As a musician I have played in many different settings. Churches, bars, festivals, stages large and small. I've played many different styles.
With that being said, I find that there is a terrible lack of creativity in Christian music. When we look back through history to musicians like Bach and the like (Christian men by the way). They were at the forefront of music. They were doing wildly creative things! In fact, they were considered mad men. But they CHANGED music. They were doing things that revolutionized music. Where as Christian bands now are playing radio friendly 4 chord 4/4 junk.
If we are to be emulators of God, should we not try to emulate his creativity? Why are we sitting back and accepting this stale garbage?
Because people generally Want stale, easy and formulaic. It's comfortable. It's easy to swallow. It's "safe".
And God is often viewed in the same light. The God of soul mates, church garage sales, married pastor's with picket fences and 2.5 children and who always smile. And soccer moms and dads running their own businesses. Where sins are swept under the rug or overlooked because no one wants to be shamed for struggling.
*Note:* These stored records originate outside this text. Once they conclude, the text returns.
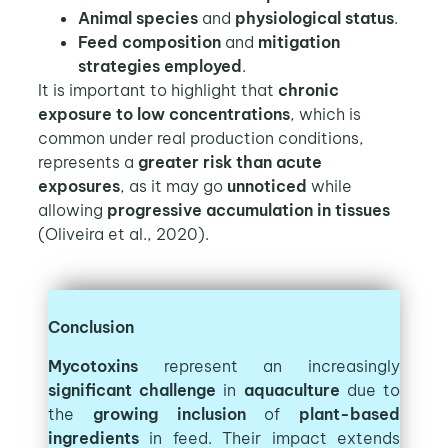
Animal species
and
physiological status
.
Feed composition
and
mitigation
strategies employed
.
It is important to highlight that
chronic
exposure to low concentrations
, which is
common under real production conditions,
represents a
greater risk than acute
exposures
, as it may go
unnoticed
while
allowing
progressive accumulation in tissues
(Oliveira et al., 2020).
Conclusion
Mycotoxins
represent an increasingly
significant challenge
in
aquaculture
due to
the
growing inclusion
of
plant-based
ingredients
in feed. Their impact extends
Where people hide their dark secrets behind a smile because it's not "Christian" to admit to problems.
In a culture that fake and stale and dishonest, creativity is dangerous as it may leak out sincerity.
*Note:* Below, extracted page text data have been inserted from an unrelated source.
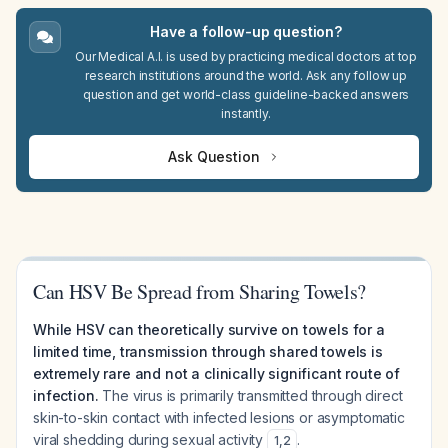
Have a follow-up question?
Our Medical A.I. is used by practicing medical doctors at top
research institutions around the world. Ask any follow up
question and get world-class guideline-backed answers
instantly.
Ask Question
Can HSV Be Spread from Sharing Towels?
While HSV can theoretically survive on towels for a
limited time, transmission through shared towels is
extremely rare and not a clinically significant route of
infection.
The virus is primarily transmitted through direct
skin-to-skin contact with infected lesions or asymptomatic
viral shedding during sexual activity
.
1
,
2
Growing up I avoided mainstream Christian music for less popular variations. With Christian music that felt more creative and sincere and open. Eventually I realized that music mostly felt creative in light of CCM, but their secular peers tended to far outshine them. And still do.
Often times even the most creative Christian music tends to be lesser copies of something secular.
And after 30 years of pondering this I feel it's because mostly Christians are attempting to fit in, rather than lead. See whats being done and try to make the best copy of that to fit in and hopefully make some headway in terms of acceptance.
But in my experience the only Christian music to get anywhere, at least since I've been watching, has mostly not been in the mainstream markets.
Stryper, P.O.D., NF having been some of the biggest, but Fit For A King, Silent Planet, August Burns Red and other having some decent success. And in the early 2000s there was the Christian-core movement that blew up and took over, but then imploded.
But in modern culture creativity in music and mainstream don't really go hand in hand. And that even goes for secular. And often times when creativity is involved it goes over people's heads. Creativity is often left on the outside to be played by musicians that get labeled as having no talent Because they go beyond 4 chords and 4/4.
To find the biggest collection of talented musicians means to step outside the mainstream sounds and take a risk at what's not always comfortable or easy and to reevaluate whats good.